··· Data provided

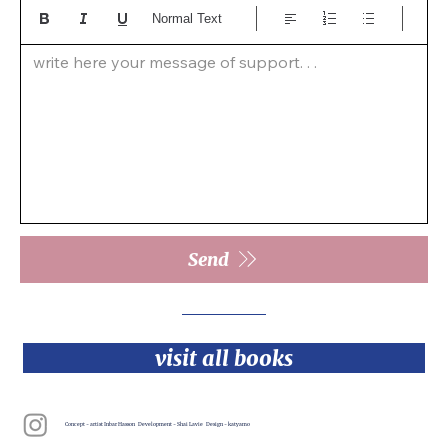
Normal Text
write here your message of support. . .  
Send
visit all books
Concept - artist Inbar Hasson Development - Shai Lavie Design - katyamo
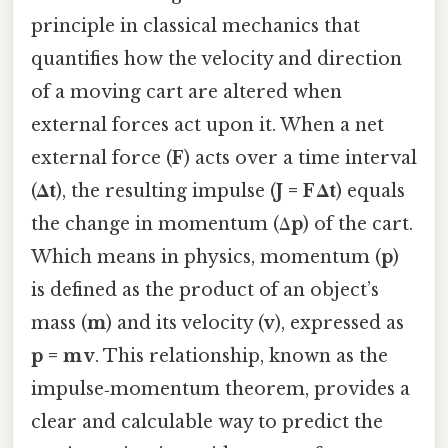
principle in classical mechanics that
quantifies how the velocity and direction
of a moving cart are altered when
external forces act upon it. When a net
external force (
F
) acts over a time interval
(
Δt
), the resulting impulse (
J = F Δt
) equals
the change in momentum (Δ
p
) of the cart.
Which means in physics, momentum (
p
)
is defined as the product of an object’s
mass (
m
) and its velocity (
v
), expressed as
p = m v
. This relationship, known as the
impulse‑momentum theorem, provides a
clear and calculable way to predict the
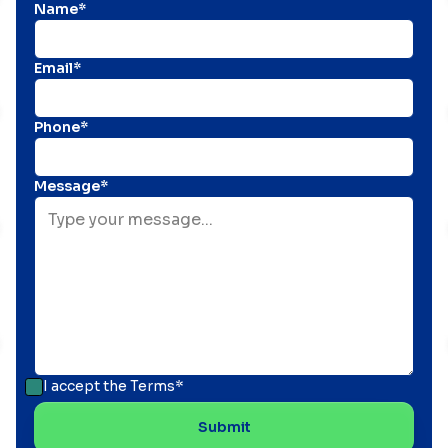
Name*
Email*
Phone*
Message*
I accept the
Terms*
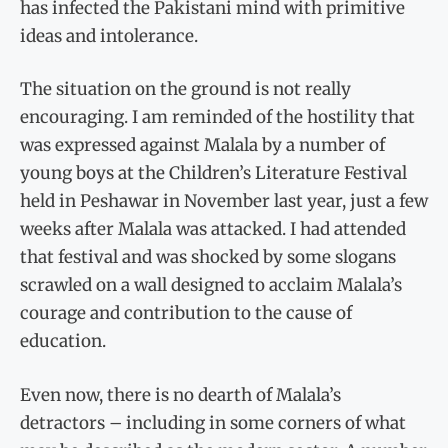
has infected the Pakistani mind with primitive
ideas and intolerance.
The situation on the ground is not really
encouraging. I am reminded of the hostility that
was expressed against Malala by a number of
young boys at the Children’s Literature Festival
held in Peshawar in November last year, just a few
weeks after Malala was attacked. I had attended
that festival and was shocked by some slogans
scrawled on a wall designed to acclaim Malala’s
courage and contribution to the cause of
education.
Even now, there is no dearth of Malala’s
detractors – including in some corners of what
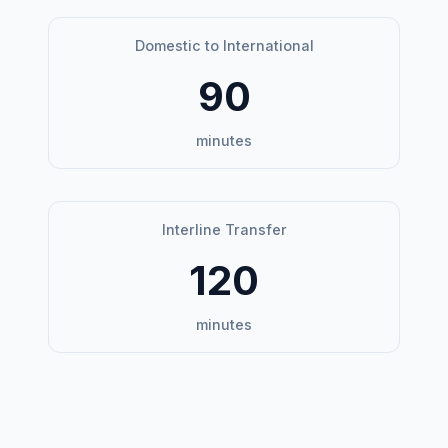
Domestic to International
90
minutes
Interline Transfer
120
minutes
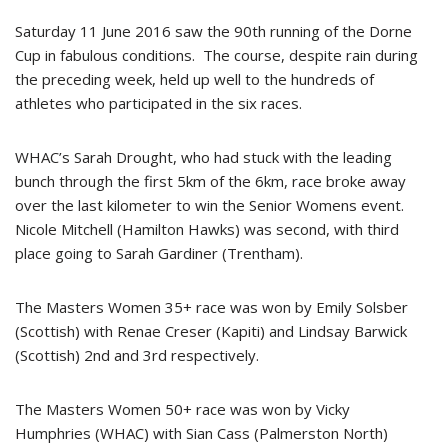
Saturday 11 June 2016 saw the 90th running of the Dorne
Cup in fabulous conditions. The course, despite rain during
the preceding week, held up well to the hundreds of
athletes who participated in the six races.
WHAC’s Sarah Drought, who had stuck with the leading
bunch through the first 5km of the 6km, race broke away
over the last kilometer to win the Senior Womens event.
Nicole Mitchell (Hamilton Hawks) was second, with third
place going to Sarah Gardiner (Trentham).
The Masters Women 35+ race was won by Emily Solsber
(Scottish) with Renae Creser (Kapiti) and Lindsay Barwick
(Scottish) 2nd and 3rd respectively.
The Masters Women 50+ race was won by Vicky
Humphries (WHAC) with Sian Cass (Palmerston North)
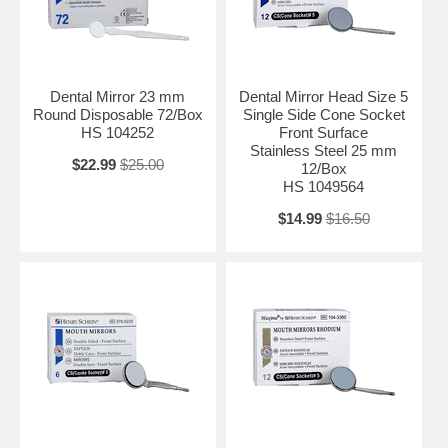
Dental Mirror 23 mm
Dental Mirror Head Size 5
Round Disposable 72/Box
Single Side Cone Socket
HS 104252
Front Surface
Stainless Steel 25 mm
$22.99
$25.00
12/Box
HS 1049564
$14.99
$16.50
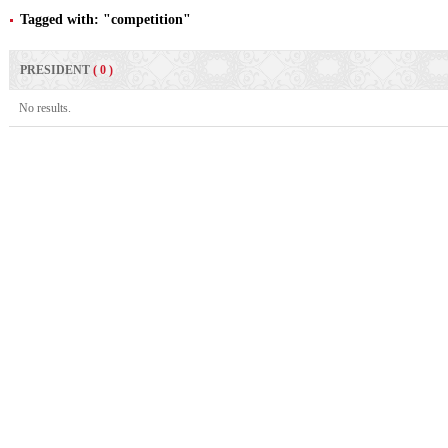
Tagged with: "competition"
PRESIDENT
( 0 )
No results.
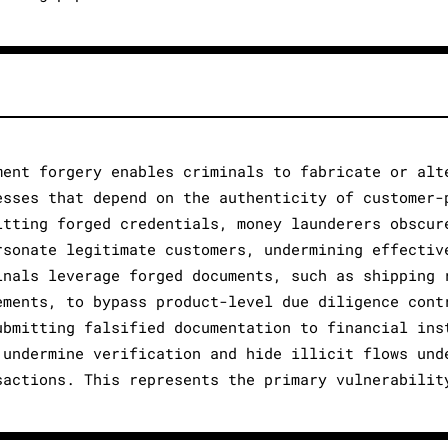
ment forgery enables criminals to fabricate or alt
esses that depend on the authenticity of customer-
itting forged credentials, money launderers obscur
rsonate legitimate customers, undermining effectiv
inals leverage forged documents, such as shipping 
ements, to bypass product-level due diligence cont
ubmitting falsified documentation to financial ins
 undermine verification and hide illicit flows und
sactions. This represents the primary vulnerabilit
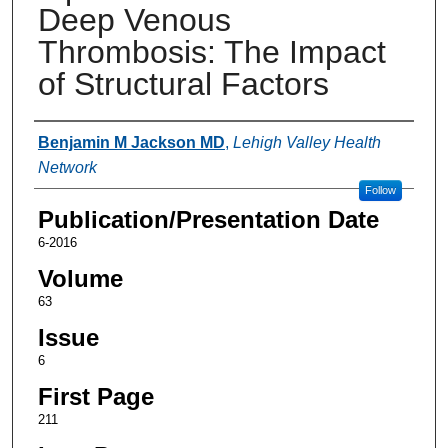
Deep Venous
Thrombosis: The Impact
of Structural Factors
Authors
Benjamin M Jackson MD
,
Lehigh Valley Health
Network
Follow
Publication/Presentation Date
6-2016
Volume
63
Issue
6
First Page
211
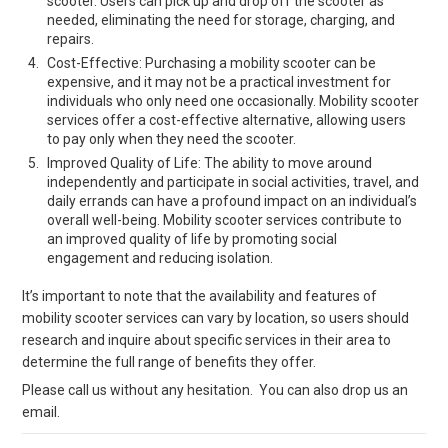
scooter. Users can pick up and drop off the scooter as
needed, eliminating the need for storage, charging, and
repairs.
Cost-Effective: Purchasing a mobility scooter can be
expensive, and it may not be a practical investment for
individuals who only need one occasionally. Mobility scooter
services offer a cost-effective alternative, allowing users
to pay only when they need the scooter.
Improved Quality of Life: The ability to move around
independently and participate in social activities, travel, and
daily errands can have a profound impact on an individual’s
overall well-being. Mobility scooter services contribute to
an improved quality of life by promoting social
engagement and reducing isolation.
It’s important to note that the availability and features of
mobility scooter services can vary by location, so users should
research and inquire about specific services in their area to
determine the full range of benefits they offer.
Please call us without any hesitation. You can also drop us an
email.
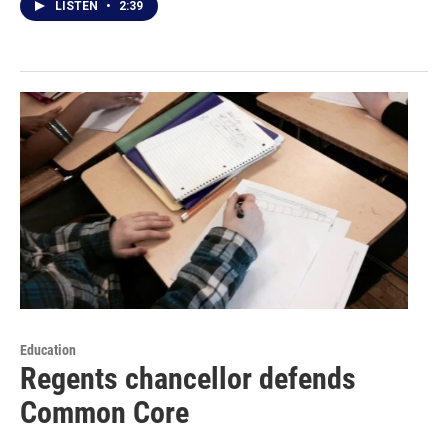
LISTEN
•
2:39
Education
Regents chancellor defends
Common Core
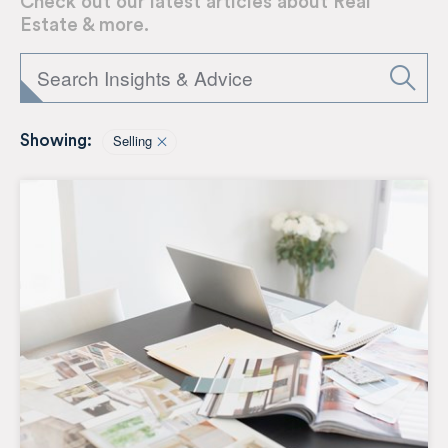
Check out our latest articles about Real
Estate & more.
Selling
Showing:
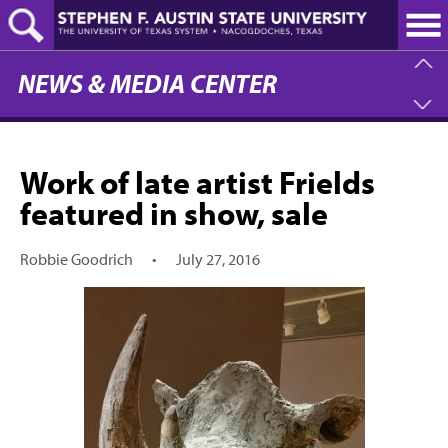
Skip
to
main
content
NEWS & MEDIA CENTER
Work of late artist Frields
featured in show, sale
Robbie Goodrich
•
July 27, 2016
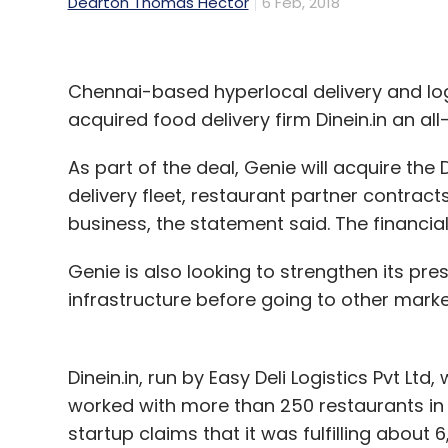
Dearton Thomas Hector
6 Feb, 2018
Chennai-based hyperlocal delivery and logi
acquired food delivery firm Dinein.in an a
As part of the deal, Genie will acquire th
delivery fleet, restaurant partner contract
business, the statement said. The financia
Genie is also looking to strengthen its pr
infrastructure before going to other marke
Dinein.in, run by Easy Deli Logistics Pvt Ltd
worked with more than 250 restaurants in 
startup claims that it was fulfilling about 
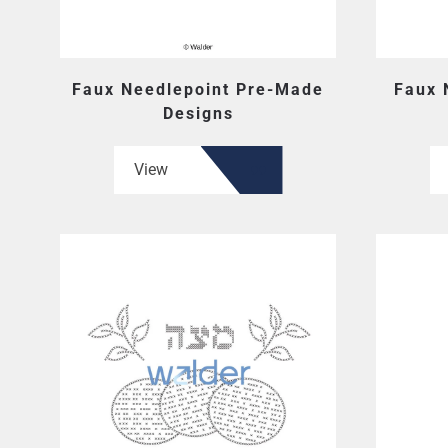
Faux Needlepoint Pre-Made
Faux 
Designs
View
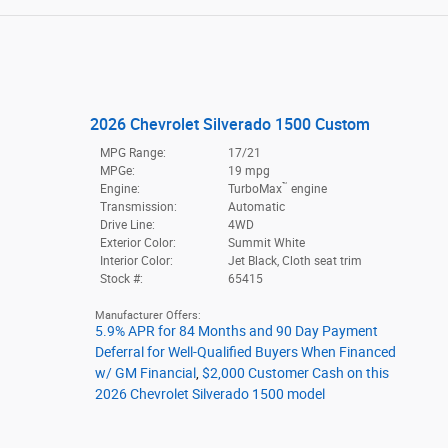
2026 Chevrolet Silverado 1500 Custom
MPG Range:
17/21
MPGe:
19 mpg
™
Engine:
TurboMax
engine
Transmission:
Automatic
Drive Line:
4WD
Exterior Color:
Summit White
Interior Color:
Jet Black, Cloth seat trim
Stock #:
65415
Manufacturer Offers:
5.9% APR for 84 Months and 90 Day Payment
Deferral for Well-Qualified Buyers When Financed
w/ GM Financial
,
$2,000 Customer Cash on this
2026 Chevrolet Silverado 1500 model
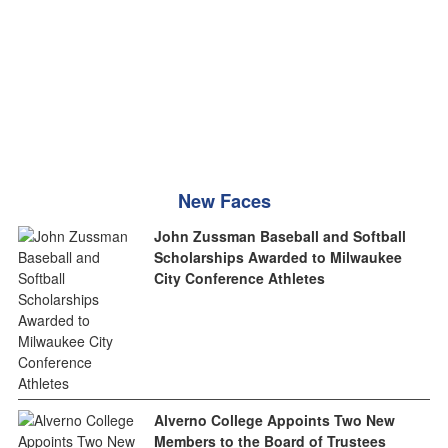
New Faces
John Zussman Baseball and Softball
Scholarships Awarded to Milwaukee
City Conference Athletes
Alverno College Appoints Two New
Members to the Board of Trustees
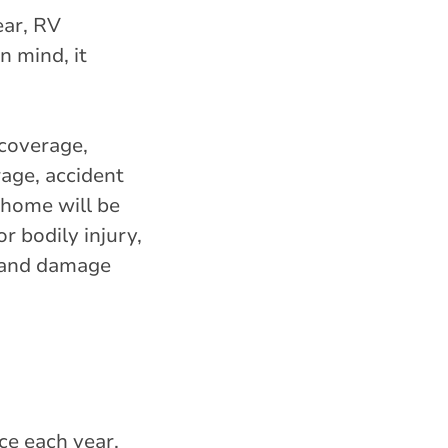
ear, RV
n mind, it
 coverage,
rage, accident
 home will be
r bodily injury,
, and damage
ice each year,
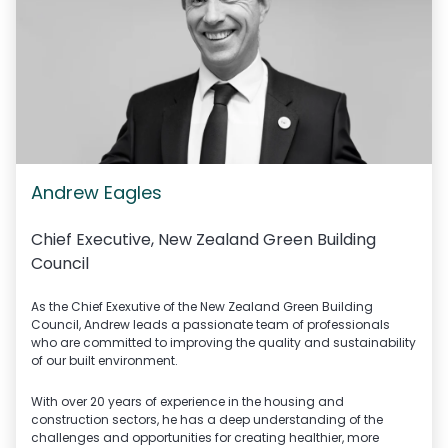
Andrew Eagles
Chief Executive,
New Zealand Green Building
Council
As the Chief Exexutive of the New Zealand Green Building
Council, Andrew leads a passionate team of professionals
who are committed to improving the quality and sustainability
of our built environment.
With over 20 years of experience in the housing and
construction sectors, he has a deep understanding of the
challenges and opportunities for creating healthier, more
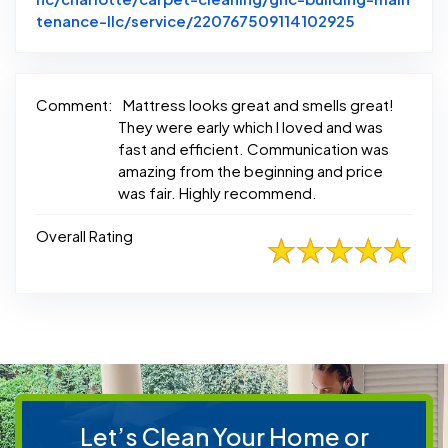
Link to Ori
tenance-llc/service/220767509114102925
Comment:
Mattress looks great and smells great!
They were early which I loved and was
fast and efficient. Communication was
amazing from the beginning and price
was fair. Highly recommend.
Overall Rating
Let’s Clean Your Home or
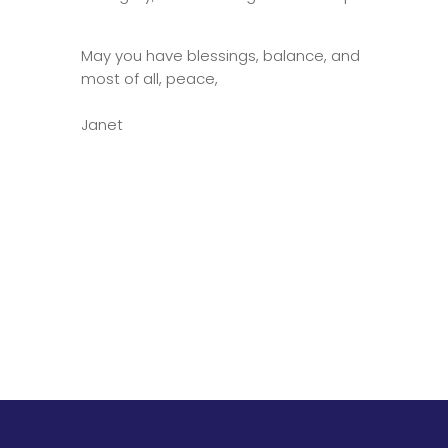
May you have blessings, balance, and
most of all, peace,
Janet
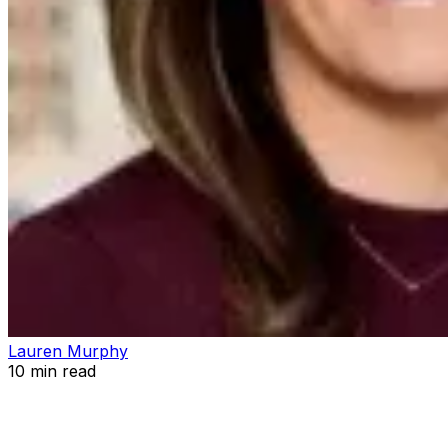
Lauren Murphy
10
min read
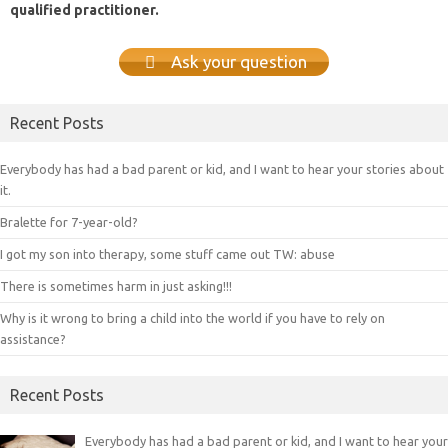
qualified practitioner.
Ask your question
Recent Posts
Everybody has had a bad parent or kid, and I want to hear your stories about
it.
Bralette for 7-year-old?
I got my son into therapy, some stuff came out TW: abuse
There is sometimes harm in just asking!!!
Why is it wrong to bring a child into the world if you have to rely on
assistance?
Recent Posts
Everybody has had a bad parent or kid, and I want to hear your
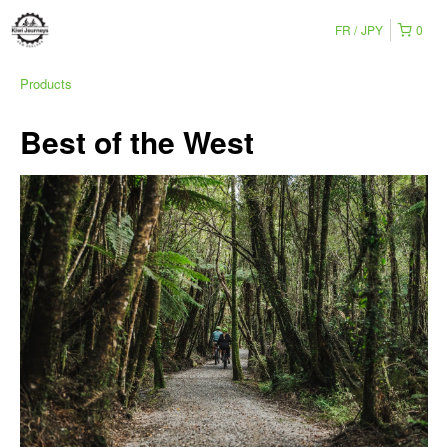
FR
JPY
0
Products
Best of the West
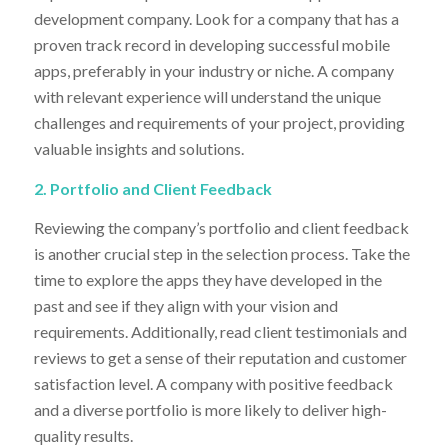
development company. Look for a company that has a
proven track record in developing successful mobile
apps, preferably in your industry or niche. A company
with relevant experience will understand the unique
challenges and requirements of your project, providing
valuable insights and solutions.
2. Portfolio and Client Feedback
Reviewing the company’s portfolio and client feedback
is another crucial step in the selection process. Take the
time to explore the apps they have developed in the
past and see if they align with your vision and
requirements. Additionally, read client testimonials and
reviews to get a sense of their reputation and customer
satisfaction level. A company with positive feedback
and a diverse portfolio is more likely to deliver high-
quality results.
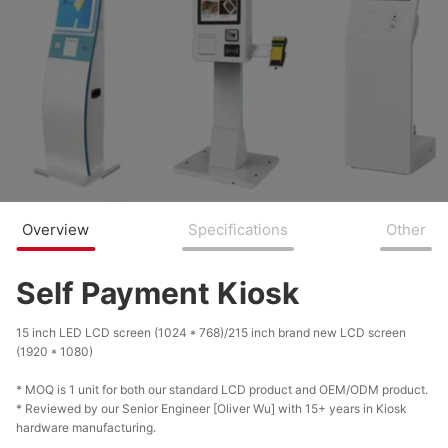
Overview
Specifications
Other
Self Payment Kiosk
15 inch LED LCD screen (1024 * 768)/215 inch brand new LCD screen
(1920 * 1080)
* MOQ is 1 unit for both our standard LCD product and OEM/ODM product.
* Reviewed by our Senior Engineer [Oliver Wu] with 15+ years in Kiosk
hardware manufacturing.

······

*Task instructions*
The entries above need to be repeated word for word, minus their pictures.

*Task output*
Normal Text
write here your message of support. . .  
Send
visit all books
Concept - artist Inbar Hasson Development - Shai Lavie Design - katyamo
principle in classical mechanics that
quantifies how the velocity and direction
of a moving cart are altered when
external forces act upon it. When a net
external force (
F
) acts over a time interval
(
Δt
), the resulting impulse (
J = F Δt
) equals
the change in momentum (Δ
p
) of the cart.
Which means in physics, momentum (
p
)
is defined as the product of an object’s
mass (
m
) and its velocity (
v
), expressed as
p = m v
. This relationship, known as the
impulse‑momentum theorem, provides a
clear and calculable way to predict the
Name*
Email*
Phone*
Message*
I accept the
Terms*
has infected the Pakistani mind with primitive
ideas and intolerance.
The situation on the ground is not really
encouraging. I am reminded of the hostility that
was expressed against Malala by a number of
young boys at the Children’s Literature Festival
held in Peshawar in November last year, just a few
weeks after Malala was attacked. I had attended
that festival and was shocked by some slogans
scrawled on a wall designed to acclaim Malala’s
courage and contribution to the cause of
education.
Even now, there is no dearth of Malala’s
detractors – including in some corners of what
Domestic to International
90
minutes
Interline Transfer
120
minutes
Saturday 11 June 2016 saw the 90th running of the Dorne
Cup in fabulous conditions. The course, despite rain during
the preceding week, held up well to the hundreds of
athletes who participated in the six races.
WHAC’s Sarah Drought, who had stuck with the leading
bunch through the first 5km of the 6km, race broke away
over the last kilometer to win the Senior Womens event.
Nicole Mitchell (Hamilton Hawks) was second, with third
place going to Sarah Gardiner (Trentham).
The Masters Women 35+ race was won by Emily Solsber
(Scottish) with Renae Creser (Kapiti) and Lindsay Barwick
(Scottish) 2nd and 3rd respectively.
The Masters Women 50+ race was won by Vicky
Humphries (WHAC) with Sian Cass (Palmerston North)
Dental Mirror 23 mm
Dental Mirror Head Size 5
Round Disposable 72/Box
Single Side Cone Socket
HS 104252
Front Surface
Stainless Steel 25 mm
$22.99
$25.00
12/Box
HS 1049564
$14.99
$16.50
Tagged with: "competition"
PRESIDENT
( 0 )
No results.
ment forgery enables criminals to fabricate or alt
esses that depend on the authenticity of customer-
itting forged credentials, money launderers obscur
rsonate legitimate customers, undermining effectiv
inals leverage forged documents, such as shipping 
ements, to bypass product-level due diligence cont
ubmitting falsified documentation to financial ins
 undermine verification and hide illicit flows und
sactions. This represents the primary vulnerabilit
Deep Venous
Thrombosis: The Impact
of Structural Factors
Authors
Benjamin M Jackson MD
,
Lehigh Valley Health
Network
Follow
Publication/Presentation Date
6-2016
Volume
63
Issue
6
First Page
211
scooter. Users can pick up and drop off the scooter as
needed, eliminating the need for storage, charging, and
repairs.
Cost-Effective: Purchasing a mobility scooter can be
expensive, and it may not be a practical investment for
individuals who only need one occasionally. Mobility scooter
services offer a cost-effective alternative, allowing users
to pay only when they need the scooter.
Improved Quality of Life: The ability to move around
independently and participate in social activities, travel, and
daily errands can have a profound impact on an individual’s
overall well-being. Mobility scooter services contribute to
an improved quality of life by promoting social
engagement and reducing isolation.
It’s important to note that the availability and features of
mobility scooter services can vary by location, so users should
research and inquire about specific services in their area to
determine the full range of benefits they offer.
Please call us without any hesitation. You can also drop us an
email.
LISTEN
•
2:39
Education
Regents chancellor defends
Common Core
Check out our latest articles about Real
Estate & more.
Selling
Showing:
Skip
to
main
content
NEWS & MEDIA CENTER
Work of late artist Frields
featured in show, sale
Robbie Goodrich
•
July 27, 2016
Dearton Thomas Hector
6 Feb, 2018
Chennai-based hyperlocal delivery and logi
acquired food delivery firm Dinein.in an a
As part of the deal, Genie will acquire th
delivery fleet, restaurant partner contract
business, the statement said. The financia
Genie is also looking to strengthen its pr
infrastructure before going to other marke
Dinein.in, run by Easy Deli Logistics Pvt Ltd
worked with more than 250 restaurants in 
startup claims that it was fulfilling about 
Faux Needlepoint Pre-Made
Faux 
Designs
View
2026 Chevrolet Silverado 1500 Custom
MPG Range:
17/21
MPGe:
19 mpg
™
Engine:
TurboMax
engine
Transmission:
Automatic
Drive Line:
4WD
Exterior Color:
Summit White
Interior Color:
Jet Black, Cloth seat trim
Stock #:
65415
Manufacturer Offers:
5.9% APR for 84 Months and 90 Day Payment
Deferral for Well-Qualified Buyers When Financed
w/ GM Financial
,
$2,000 Customer Cash on this
2026 Chevrolet Silverado 1500 model
New Faces
John Zussman Baseball and Softball
Scholarships Awarded to Milwaukee
City Conference Athletes
Alverno College Appoints Two New
Members to the Board of Trustees
ear, RV
n mind, it
 coverage,
rage, accident
 home will be
r bodily injury,
, and damage
ice each year,
Andrew Eagles
Chief Executive,
New Zealand Green Building
Council
As the Chief Exexutive of the New Zealand Green Building
Council, Andrew leads a passionate team of professionals
who are committed to improving the quality and sustainability
of our built environment.
With over 20 years of experience in the housing and
construction sectors, he has a deep understanding of the
challenges and opportunities for creating healthier, more
Link to Ori
tenance-llc/service/220767509114102925
Comment:
Mattress looks great and smells great!
They were early which I loved and was
fast and efficient. Communication was
amazing from the beginning and price
was fair. Highly recommend.
Overall Rating
Let’s Clean Your Home or
May you have blessings, balance, and
most of all, peace,
Janet
Lauren Murphy
10
min read
qualified practitioner.
Ask your question
Recent Posts
Everybody has had a bad parent or kid, and I want to hear your stories about
it.
Bralette for 7-year-old?
I got my son into therapy, some stuff came out TW: abuse
There is sometimes harm in just asking!!!
Why is it wrong to bring a child into the world if you have to rely on
assistance?
Recent Posts
Everybody has had a bad parent or kid, and I want to hear your
FR
JPY
0
Products
Best of the West
development company. Look for a company that has a
proven track record in developing successful mobile
apps, preferably in your industry or niche. A company
with relevant experience will understand the unique
challenges and requirements of your project, providing
valuable insights and solutions.
2. Portfolio and Client Feedback
Reviewing the company’s portfolio and client feedback
is another crucial step in the selection process. Take the
time to explore the apps they have developed in the
past and see if they align with your vision and
requirements. Additionally, read client testimonials and
reviews to get a sense of their reputation and customer
satisfaction level. A company with positive feedback
and a diverse portfolio is more likely to deliver high-
quality results.
Overview
Specifications
Other
Self Payment Kiosk
15 inch LED LCD screen (1024 * 768)/215 inch brand new LCD screen
(1920 * 1080)
* MOQ is 1 unit for both our standard LCD product and OEM/ODM product.
* Reviewed by our Senior Engineer [Oliver Wu] with 15+ years in Kiosk
hardware manufacturing.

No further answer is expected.